### TASK INSTRUCTIONS
a - Decide whether each statement agrees with the article below on the Presbyterian resolution about Israel and Palestine, answering yes or no and quoting the deciding words from the article: (i) the ACSWP resolution was drafted in response to a request from the 2014 PCUSA assembly; (ii) the resolution blames the Palestinian Authority leadership for the difficulty of reaching a peace settlement; (iii) the General Assembly that will consider the resolution meets in Portland, OR.
b - Carry on the article below about the Presbyterian resolution on Israel and Palestine from the point where it stops.

* begin PAGE TEXT *

By Alan F.H. Wisdom
A proposed resolution from the Advisory Committee on Social Witness Policy (ACSWP) of the Presbyterian Church (USA) faults “Israel’s policy trajectory of continued settlements and brutal occupation” for difficulties in achieving a peace settlement with the Palestinians. By contrast, the resolution declines to attribute blame to the other side in the conflict: the Palestinian Authority leadership. This ACSWP resolution is to be considered, alongside four other anti-Israel proposals, at the PCUSA General Assembly starting Saturday in Portland, OR.
The lengthy resolution, entitled “Israel-Palestine: For Human Values in the Absence of a Just Peace,” was developed by ACSWP in response to a request from the 2014 PCUSA assembly. That assembly asked ACSWP to “make a recommendation about whether the General Assembly should continue to call for a two-state solution in Israel Palestine, or take a neutral stance that seeks not to determine for Israelis and Palestinians what the right ‘solution’ should be.” A “two-state solution” would involve Israel co-existing with a sovereign Palestinian state planted on the West Bank and Gaza. A “neutral stance” would have opened the PCUSA to the alternate possibility, favored by many Palestinian activists, of a single Arab-majority state ruling over the entire land, including its Jewish communities.

* end PAGE TEXT *
* begin DATA SHOWN *

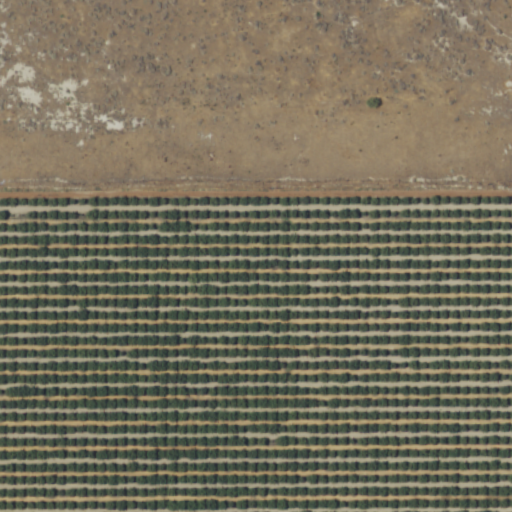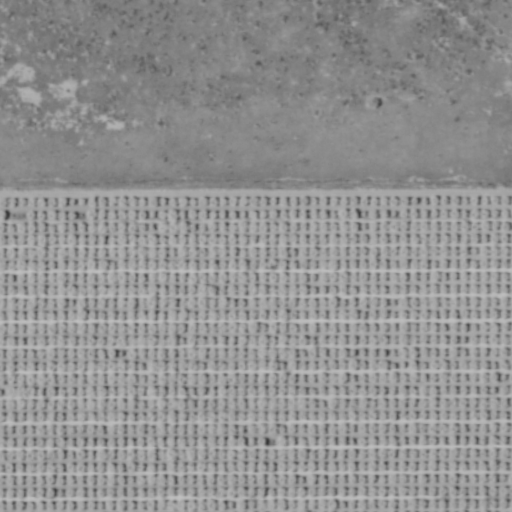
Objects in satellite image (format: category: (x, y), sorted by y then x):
road: (256, 197)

* end DATA SHOWN *

### OUTPUTS FOR THE TASKS
a -
(i) Yes: "was developed by ACSWP in response to a request from the 2014 PCUSA assembly"
(ii) No: "the resolution declines to attribute blame to the other side in the conflict: the Palestinian Authority leadership"
(iii) Yes: "at the PCUSA General Assembly starting Saturday in Portland, OR"

b -
This year’s proposal responds ambiguously to the 2014 request. “Over the years,” ACSWP notes, “the Presbyterian church has supported the international consensus favoring a two-state solution with a shared Jerusalem. Yet as situations change, the church must evaluate its positions accordingly. And in the view of many analysts, the door to a viable Palestinian state is closing rapidly, if it is still open at all.”
The resolution complains, “Repeating the mantra of ‘Two-State Solution’ has kept U.S. funding flowing to Israel but has failed to end the violence or lead to mutually accepted solutions.” It decries “the growth of Israeli power and resources and the weakening of Palestinian economic capacity, institutions, and culture, and even family life.” ACSWP cites Israelis and Palestinians who doubt that any peace agreement is possible under such unequal conditions. Nevertheless, the PCUSA committee wishes “[t]o keep open the option of a two-state solution” in the absence of a better alternative.
A Bill of Particulars against Israel
For the stalemated peace process, ACSWP casts all blame upon Israel. It describes the Palestinians as “a people kept stateless by [Israeli] military occupation and exile.” The resolution laments: “Israel’s policy trajectory of continued [Jewish] settlements and brutal occupation [in the Palestinian-majority West Bank] is deeply troubling. Not only does it make a two-state solution increasingly difficult, if not impossible, to achieve, but the emerging, de facto single state’s systematic violation of Palestinian rights and democratic values is eroding Israel’s moral legitimacy.”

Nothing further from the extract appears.